Elsa: Mom? What if art is too easy?
Me: U can drop it if u like. U decide. Love u.
(I thought: she can work on her own portfolio during this time. We’ll try to get her apprenticed somewhere.)
Elsa: Love you too. Well, I feel like if I’m making posters of what art is, it’s a waste.
Me: Ur right. It is. Do u think the whole semester will be that way?
Elsa: I don’t know. He said that we aren’t working on art skills right, now?
Me: Can u ask when ull start working on art skills?
Elsa: Sure …
Me: Maybe u should consider dropping it.
As long as Elsa realizes that her education is her own responsibility, I guess school is okay. She cannot rely on “school” or teachers to educate her. She must seek it out herself. This is my main focus. My main lesson. “School” is your responsibility.)
She’s decided to stick it out, which is fine. But I’m going to still give some art history lessons to support it. I have yet to trust a teacher to cover something the way I want it to be covered. School is really for learning to do (usually mindless) assignments punctually and organizing her time and to interact socially.
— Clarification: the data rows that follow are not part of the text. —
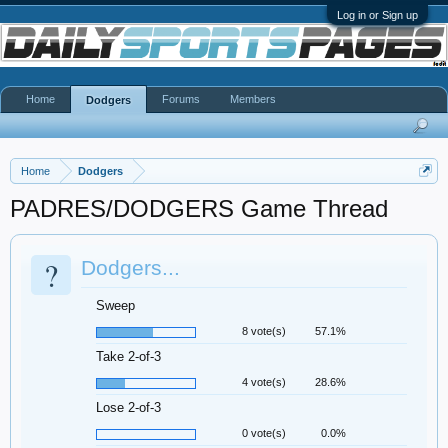
Log in or Sign up
Home
Forums
Members
Dodgers
Home
Dodgers
PADRES/DODGERS Game Thread
?
Dodgers...
Sweep
8 vote(s)
57.1%
Take 2-of-3
4 vote(s)
28.6%
Lose 2-of-3
0 vote(s)
0.0%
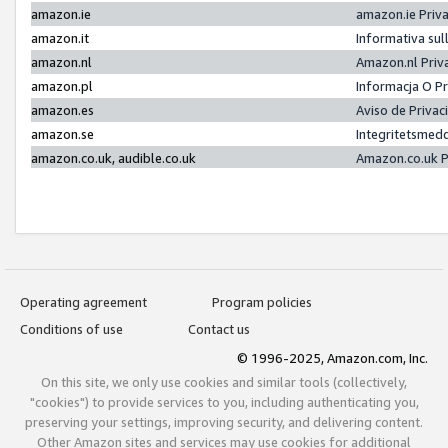
amazon.ie
amazon.ie Priv
amazon.it
Informativa sul
amazon.nl
Amazon.nl Priv
amazon.pl
Informacja O P
amazon.es
Aviso de Priva
amazon.se
Integritetsmed
amazon.co.uk, audible.co.uk
Amazon.co.uk P
Operating agreement
Program policies
Conditions of use
Contact us
© 1996-2025, Amazon.com, Inc.
On this site, we only use cookies and similar tools (collectively,
"cookies") to provide services to you, including authenticating you,
preserving your settings, improving security, and delivering content.
Other Amazon sites and services may use cookies for additional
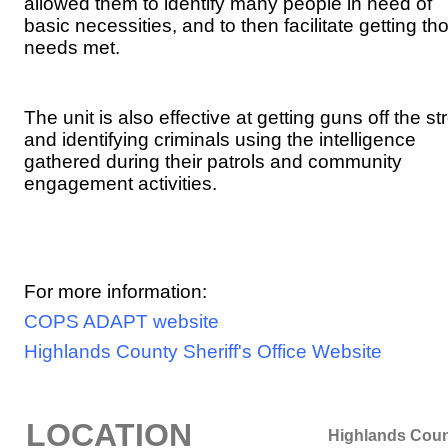
allowed them to identify many people in need of
basic necessities, and to then facilitate getting th
needs met.
The unit is also effective at getting guns off the st
and identifying criminals using the intelligence
gathered during their patrols and community
engagement activities.
For more information:
COPS ADAPT website
Highlands County Sheriff's Office Website
LOCATION
Highlands Cou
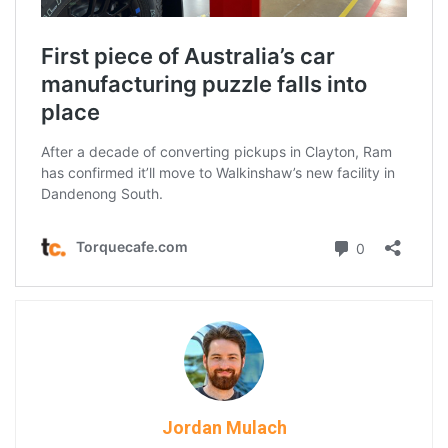
Jordan Mulach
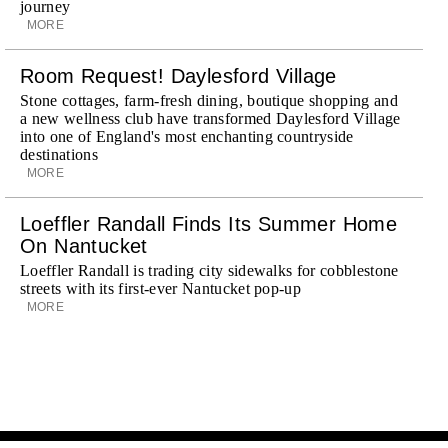
journey
MORE
Room Request! Daylesford Village
Stone cottages, farm-fresh dining, boutique shopping and
a new wellness club have transformed Daylesford Village
into one of England's most enchanting countryside
destinations
MORE
Loeffler Randall Finds Its Summer Home
On Nantucket
Loeffler Randall is trading city sidewalks for cobblestone
streets with its first-ever Nantucket pop-up
MORE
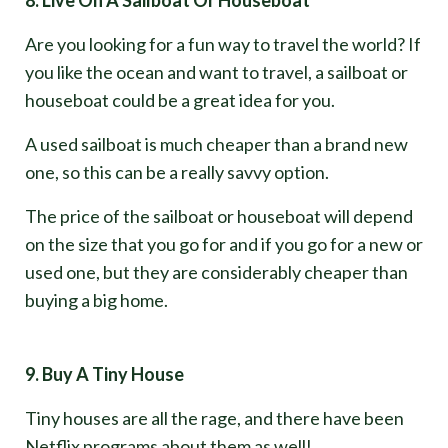
Are you looking for a fun way to travel the world? If
you like the ocean and want to travel, a sailboat or
houseboat could be a great idea for you.
A used sailboat is much cheaper than a brand new
one, so this can be a really savvy option.
The price of the sailboat or houseboat will depend
on the size that you go for and if you go for a new or
used one, but they are considerably cheaper than
buying a big home.
9. Buy A Tiny House
Tiny houses are all the rage, and there have been
Netflix programs about them as well!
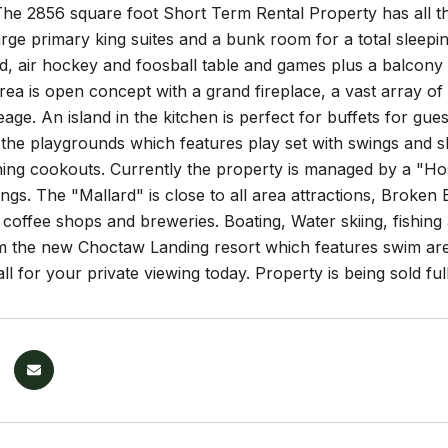
he 2856 square foot Short Term Rental Property has all the
arge primary king suites and a bunk room for a total sleep
rd, air hockey and foosball table and games plus a balcony
area is open concept with a grand fireplace, a vast array of
ge. An island in the kitchen is perfect for buffets for gue
the playgrounds which features play set with swings and slid
ening cookouts. Currently the property is managed by a "Ho
ngs. The "Mallard" is close to all area attractions, Broke
 coffee shops and breweries. Boating, Water skiing, fishing a
 the new Choctaw Landing resort which features swim areas
Call for your private viewing today. Property is being sold f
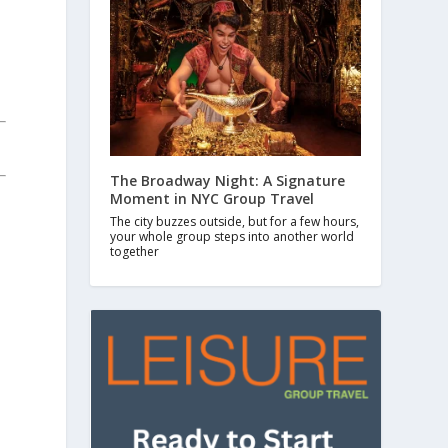
The Broadway Night: A Signature
Moment in NYC Group Travel
The city buzzes outside, but for a few hours,
your whole group steps into another world
together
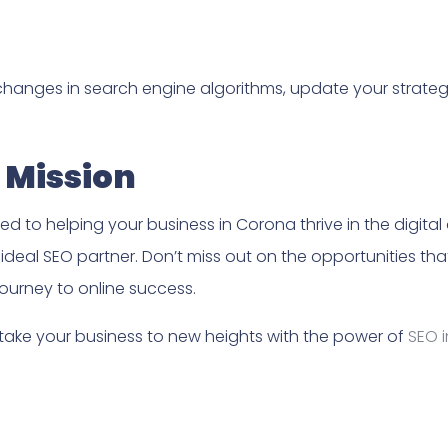
changes in search engine algorithms, update your strate
 Mission
d to helping your business in Corona thrive in the digital
r ideal SEO partner. Don’t miss out on the opportunities th
ourney to online success.
 take your business to new heights with the power of
SEO 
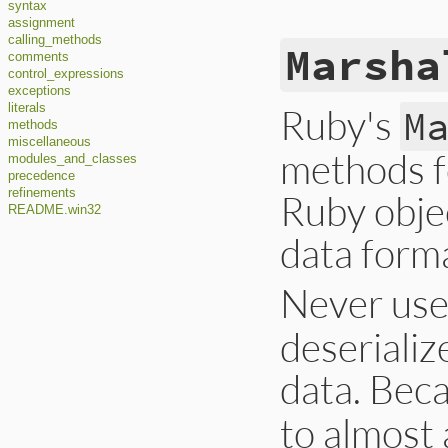
syntax
assignment
calling_methods
Marsha
comments
control_expressions
exceptions
Ruby's
literals
M
methods
miscellaneous
methods fo
modules_and_classes
precedence
refinements
Ruby objec
README.win32
data form
Never us
deserializ
data. Bec
to almost 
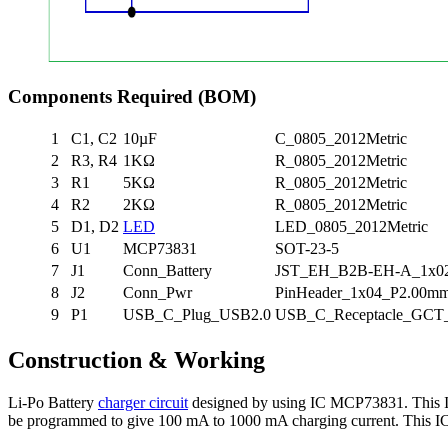
Components Required (BOM)
1
C1, C2
10µF
C_0805_2012Metric
2
R3, R4
1KΩ
R_0805_2012Metric
3
R1
5KΩ
R_0805_2012Metric
4
R2
2KΩ
R_0805_2012Metric
5
D1, D2
LED
LED_0805_2012Metric
6
U1
MCP73831
SOT-23-5
7
J1
Conn_Battery
JST_EH_B2B-EH-A_1x02_
8
J2
Conn_Pwr
PinHeader_1x04_P2.00mm_
9
P1
USB_C_Plug_USB2.0
USB_C_Receptacle_GCT
Construction & Working
Li-Po Battery
charger circuit
designed by using IC MCP73831. This IC 
be programmed to give 100 mA to 1000 mA charging current. This I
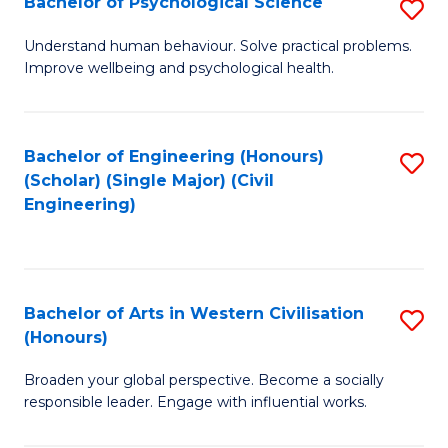
Bachelor of Psychological Science
S
S
B
Understand human behaviour. Solve practical problems.
to
Improve wellbeing and psychological health.
of
C
P
Fa
S
Bachelor of Engineering (Honours)
S
(Scholar) (Single Major) (Civil
to
to
Engineering)
C
C
Fa
Fa
Bachelor of Arts in Western Civilisation
S
(Honours)
B
Broaden your global perspective. Become a socially
of
responsible leader. Engage with influential works.
Ar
Content during school is expecting too much.
So — school schedule: 7 a.m. — get dressed to shoes, make the bed, swish and swipe in the bathroom, breakfast and brush teeth and hair.
8 a.m. — prayer, religion, and history — read alouds on all these things.
9 a.m. — math and Spanish
10 a.m. — reading silently (except for Dagne, who will read aloud to me) and writing (dictation and handwriting for the little ones).
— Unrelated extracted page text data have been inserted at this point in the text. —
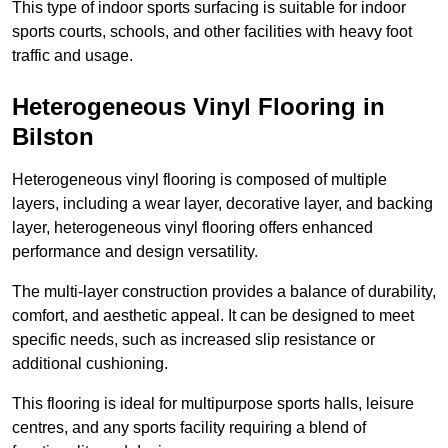
This type of indoor sports surfacing is suitable for indoor
sports courts, schools, and other facilities with heavy foot
traffic and usage.
Heterogeneous Vinyl Flooring in
Bilston
Heterogeneous vinyl flooring is composed of multiple
layers, including a wear layer, decorative layer, and backing
layer, heterogeneous vinyl flooring offers enhanced
performance and design versatility.
The multi-layer construction provides a balance of durability,
comfort, and aesthetic appeal. It can be designed to meet
specific needs, such as increased slip resistance or
additional cushioning.
This flooring is ideal for multipurpose sports halls, leisure
centres, and any sports facility requiring a blend of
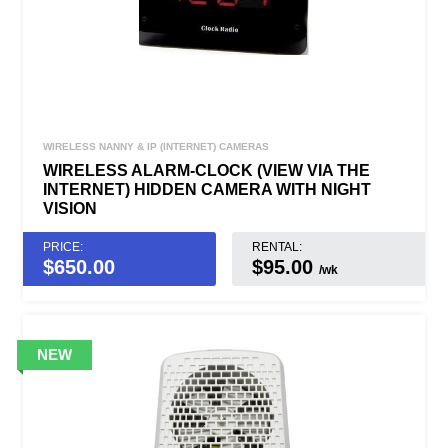
WIRELESS NANNY & IP (INTERNET) CAMERAS
WIRELESS ALARM-CLOCK (VIEW VIA THE
INTERNET) HIDDEN CAMERA WITH NIGHT
VISION
PRICE:
RENTAL:
$
650.00
$95.00
/wk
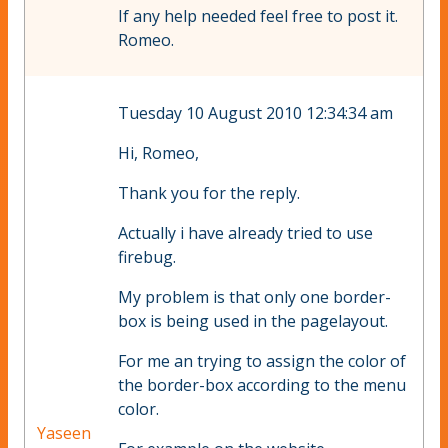
If any help needed feel free to post it.
Romeo.
Tuesday 10 August 2010 12:34:34 am
Hi, Romeo,
Thank you for the reply.
Actually i have already tried to use
firebug.
My problem is that only one border-
box is being used in the pagelayout.
For me an trying to assign the color of
the border-box according to the menu
color.
Yaseen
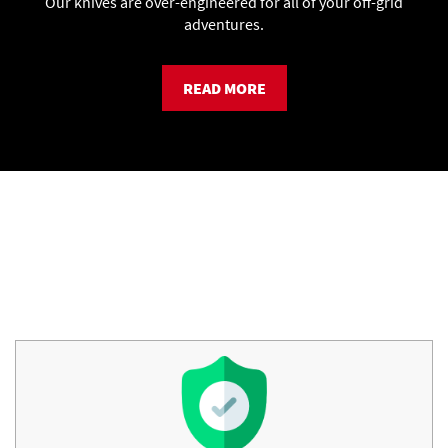
Our knives are over-engineered for all of your off-grid
adventures.
READ MORE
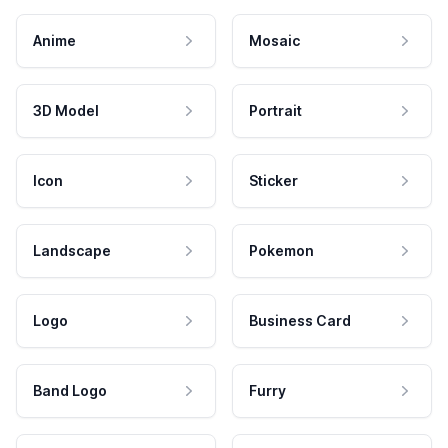
Anime
Mosaic
3D Model
Portrait
Icon
Sticker
Landscape
Pokemon
Logo
Business Card
Band Logo
Furry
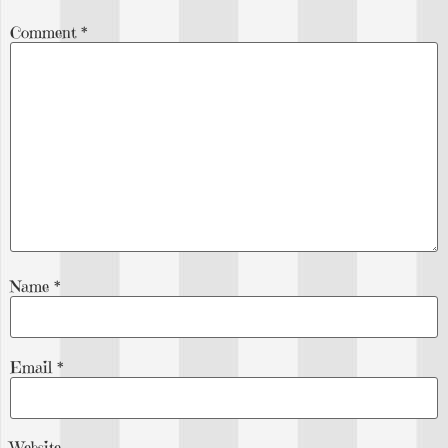
Comment
*
Name
*
Email
*
Website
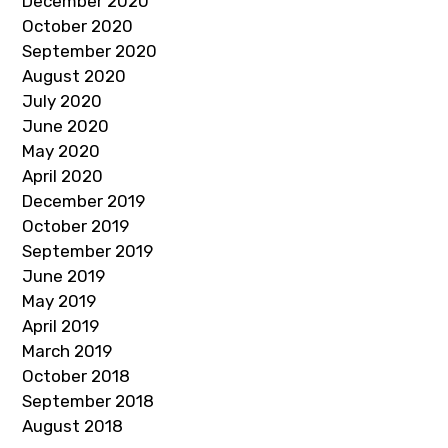
December 2020
October 2020
September 2020
August 2020
July 2020
June 2020
May 2020
April 2020
December 2019
October 2019
September 2019
June 2019
May 2019
April 2019
March 2019
October 2018
September 2018
August 2018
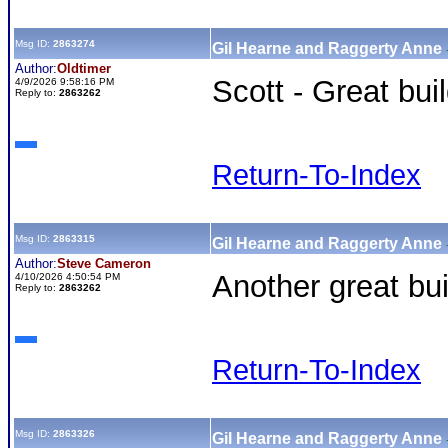
Msg ID:
2863274
Gil Hearne and Raggerty Anne
Author:
Oldtimer
Scott - Great bui
4/9/2026 9:58:16 PM
Reply to:
2863262
Return-To-Index
Msg ID:
2863315
Gil Hearne and Raggerty Anne
Author:
Steve Cameron
Another great buil
4/10/2026 4:50:54 PM
Reply to:
2863262
Return-To-Index
Msg ID:
2863326
Gil Hearne and Raggerty Anne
11 a.m. — science and art history/art skills
12 p.m. — music practice and music appreciation and lunch
Then, pack up picnic dinner and get outside.
I hope this works. Today, I’ve already lost the day. But, tomorrow, we begin in earnest. I hope I can stick to the schedule and accomplish all I want to do. But, aiming for perfection (as long as you don’t beat yourself up for not attaining it) has the benefit of bettering yourself and your family in the attempt. Though we may not accomplish everything, we’ll discover we’ve accomplished a great deal.